The success of the model comes from multiple factors. The ones I will expand on in this post are advertisement incomes and micro transactions. The fact there are so many variables to choose from when using the F2P-model is actually also one of the inherent success factors of the model, because it gives the developer the opportunity to focus on earning on some specific variables or accumulate revenue from a lot of variables at once. We will see that the income from mobile games is not just the selling of the actual information good, but also giving other companies the opportunity to target advertisement at a specific market segment that relates to their product. When focussing on generating a product with a long-lifetime value and a steady user-base spending on in-game purchases, a worry for developers is that in-game advertisements will cannibalize in-game purchases. In this post I will try to look at the two different forms of incomes and how they interact with each other.

Advertising in a F2P-game is very interesting for companies, since the free model usually creates a large base of users that play the game for free. In addition, the type of player that plays a certain type of game is usually very predictable, thus making the targeting of advertisement through this channel very effective for third parties.

◆ ◆ ◆ ◆ ◆

◆ **STATED EXERCISE 1**: Count how many lines in the records below contain the string "operationType", treating case as significant, and give only that number.

◆ ◆ ◆ ◆ ◆

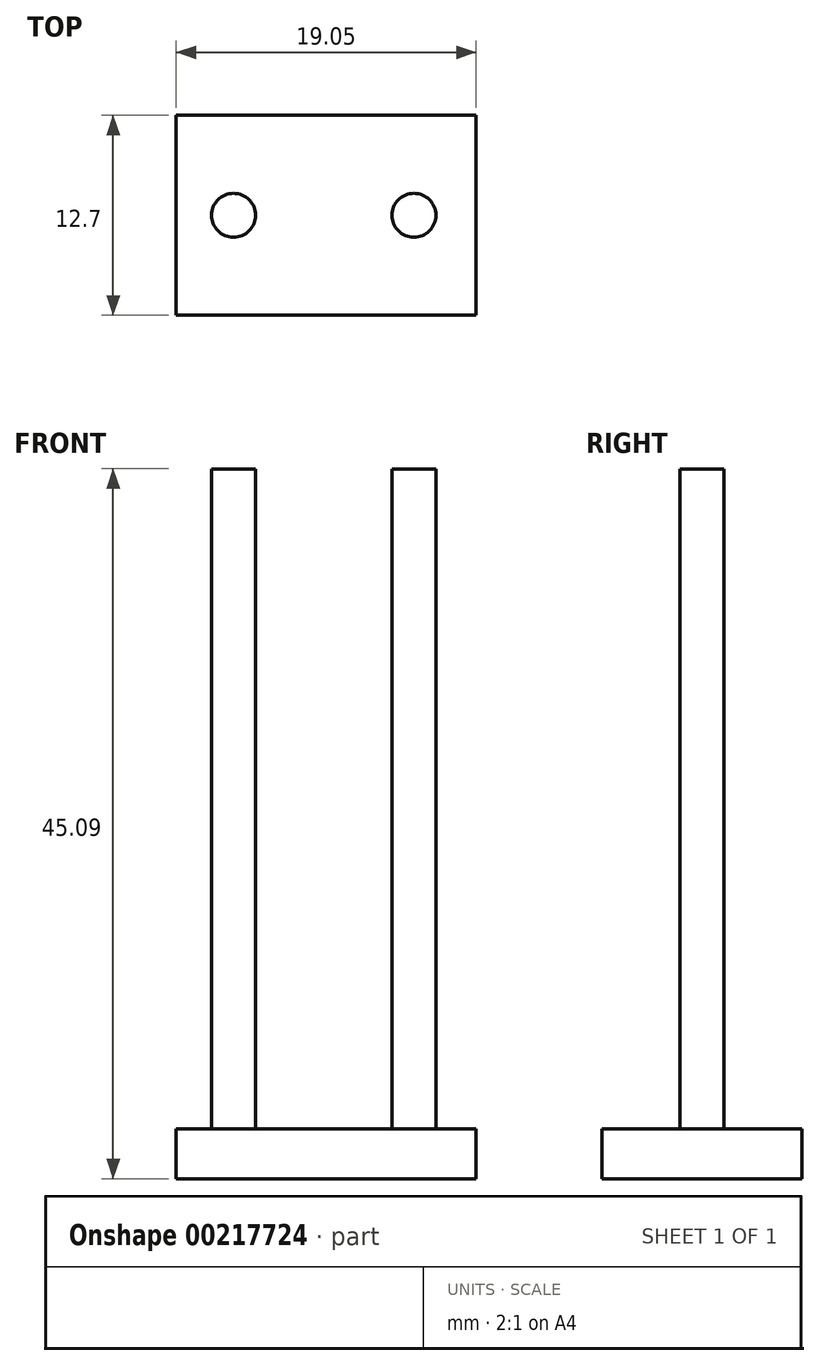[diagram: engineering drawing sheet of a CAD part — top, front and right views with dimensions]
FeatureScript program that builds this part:
annotation { "Feature Type Name" : "Feature", "Feature Type Description" : "" }
export const myFeature = defineFeature(function(context is Context, id is Id, definition is map)
    precondition{}
    {
        {
            var Q0;
            Q0=qCreatedBy(makeId("Top.planeOp"),FACE);
            var sketch = newSketch(context, id + "F0", { "sketchPlane" : qUnion([Q0])});
            skLineSegment(sketch, "E0.bottom", {"start": v(0, 0) * mm, "end": v(19.05, 0) * mm});
            skLineSegment(sketch, "E0.top", {"start": v(0, 12.7) * mm, "end": v(19.05, 12.7) * mm});
            skLineSegment(sketch, "E0.left", {"start": v(0, 0) * mm, "end": v(0, 12.7) * mm});
            skLineSegment(sketch, "E0.right", {"start": v(19.05, 0) * mm, "end": v(19.05, 12.7) * mm});
            skSolve(sketch);
        }
        {
            var Q0;
            Q0 = qSketchRegion(id + "F0", true);
            extrude(context, id + "F1", {"entities" : qUnion([Q0]), "depth" : 3.17 * mm});
        }
        {
            var Q0;
            Q0=makeQuery(id+"F1.opExtrude","CAP_FACE",FACE,{"disambiguationData":[OSD([sQuery(id+"F0.wireOp",EDGE,"E0.bottom"),sQuery(id+"F0.wireOp",EDGE,"E0.top"),sQuery(id+"F0.wireOp",EDGE,"E0.left"),sQuery(id+"F0.wireOp",EDGE,"E0.right")])],"isStart":false});
            var sketch = newSketch(context, id + "F2", { "sketchPlane" : qUnion([Q0])});
            skCircle(sketch, "E1", {"center": v(3.64, 6.35) * mm, "radius": 1.4 * mm});
            skLineSegment(sketch, "E2", {"start": v(3.64, 6.35) * mm, "end": v(15.1, 6.35) * mm});
            skCircle(sketch, "E3", {"center": v(15.1, 6.35) * mm, "radius": 1.4 * mm});
            skSolve(sketch);
        }
        {
            var Q0;
            Q0 = qSketchRegion(id + "F2", true);
            extrude(context, id + "F3", {"entities" : qUnion([Q0]), "operationType" : NewBodyOperationType.ADD, "depth" : 6.35 * mm});
        }
        {
            var Q0;
            Q0=makeQuery(id+"F3.opExtrude","CAP_FACE",FACE,{"disambiguationData":[OSD([sQuery(id+"F2.wireOp",EDGE,"E1")])],"isStart":false});
            var sketch = newSketch(context, id + "F4", { "sketchPlane" : qUnion([Q0])});
            skCircle(sketch, "E4", {"center": v(3.64, 6.35) * mm, "radius": 1.4 * mm});
            skLineSegment(sketch, "E5", {"start": v(3.64, 6.35) * mm, "end": v(15.1, 6.35) * mm});
            skCircle(sketch, "E6", {"center": v(15.1, 6.35) * mm, "radius": 1.4 * mm});
            skSolve(sketch);
        }
        {
            var Q0;
            Q0 = qSketchRegion(id + "F4", true);
            extrude(context, id + "F5", {"entities" : qUnion([Q0]), "operationType" : NewBodyOperationType.ADD, "depth" : 35.56 * mm});
        }
    });
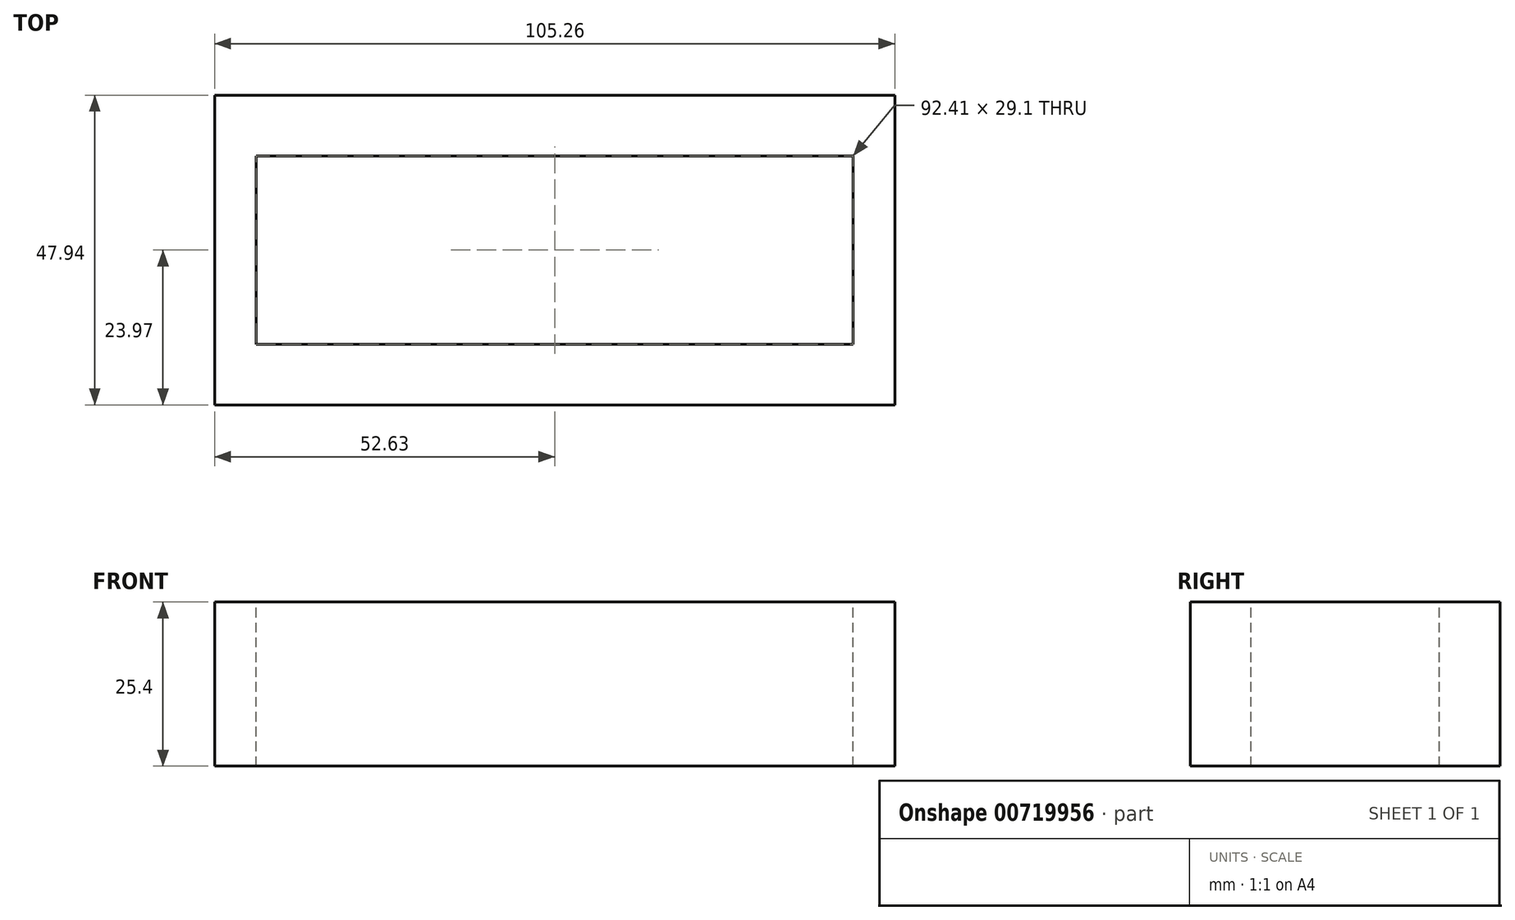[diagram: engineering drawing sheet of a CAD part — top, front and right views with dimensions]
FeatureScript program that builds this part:
annotation { "Feature Type Name" : "Feature", "Feature Type Description" : "" }
export const myFeature = defineFeature(function(context is Context, id is Id, definition is map)
    precondition{}
    {
        {
            var Q0;
            Q0=qCreatedBy(makeId("Top.planeOp"),FACE);
            var sketch = newSketch(context, id + "F0", { "sketchPlane" : qUnion([Q0])});
            skLineSegment(sketch, "E0.bottom", {"start": v(52.63, -23.97) * mm, "end": v(-52.63, -23.97) * mm});
            skLineSegment(sketch, "E0.top", {"start": v(52.63, 23.97) * mm, "end": v(-52.63, 23.97) * mm});
            skLineSegment(sketch, "E0.left", {"start": v(52.63, -23.97) * mm, "end": v(52.63, 23.97) * mm});
            skLineSegment(sketch, "E0.right", {"start": v(-52.63, -23.97) * mm, "end": v(-52.63, 23.97) * mm});
            skPoint(sketch, "E0.middle", {"position": v(0, 0) * mm});
            skSolve(sketch);
        }
        {
            var Q0;
            Q0 = qSketchRegion(id + "F0", true);
            extrude(context, id + "F1", {"entities" : qUnion([Q0]), "depth" : 25.4 * mm, "offsetDistance" : 25.4 * mm});
        }
        {
            var Q0;
            Q0=makeQuery(id+"F1.opExtrude","CAP_FACE",FACE,{"disambiguationData":[OSD([sQuery(id+"F0.wireOp",EDGE,"E0.bottom"),sQuery(id+"F0.wireOp",EDGE,"E0.top"),sQuery(id+"F0.wireOp",EDGE,"E0.left"),sQuery(id+"F0.wireOp",EDGE,"E0.right")])],"isStart":false});
            var sketch = newSketch(context, id + "F2", { "sketchPlane" : qUnion([Q0])});
            skLineSegment(sketch, "E1.bottom", {"start": v(46.2, 14.55) * mm, "end": v(-46.2, 14.55) * mm});
            skLineSegment(sketch, "E1.top", {"start": v(46.2, -14.55) * mm, "end": v(-46.2, -14.55) * mm});
            skLineSegment(sketch, "E1.left", {"start": v(46.2, 14.55) * mm, "end": v(46.2, -14.55) * mm});
            skLineSegment(sketch, "E1.right", {"start": v(-46.2, 14.55) * mm, "end": v(-46.2, -14.55) * mm});
            skPoint(sketch, "E1.middle", {"position": v(0, 0) * mm});
            skSolve(sketch);
        }
        {
            var Q0;
            Q0=makeQuery(id+"F2.imprint","IMPRINT",FACE,{"disambiguationData":[TD([[makeQuery(id+"F2.imprint","IMPRINT",EDGE,{"derivedFrom":sQuery(id+"F2.wireOp",EDGE,"E1.bottom")}),1.0]])]});
            extrude(context, id + "F3", {"entities" : qUnion([Q0]), "operationType" : NewBodyOperationType.REMOVE, "oppositeDirection" : true, "depth" : 25.4 * mm, "offsetDistance" : 25.4 * mm});
        }
    });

◆ ◆ ◆ ◆ ◆

◆ **STATED EXERCISE 2**: From the passage on free-to-play game revenue above, write out the stretch from "Advertising in a" through "for third parties.", word for word.

◆ **EXERCISE ANSWER 1**: 3

◆ **EXERCISE ANSWER 2**:
Advertising in a F2P-game is very interesting for companies, since the free model usually creates a large base of users that play the game for free. In addition, the type of player that plays a certain type of game is usually very predictable, thus making the targeting of advertisement through this channel very effective for third parties.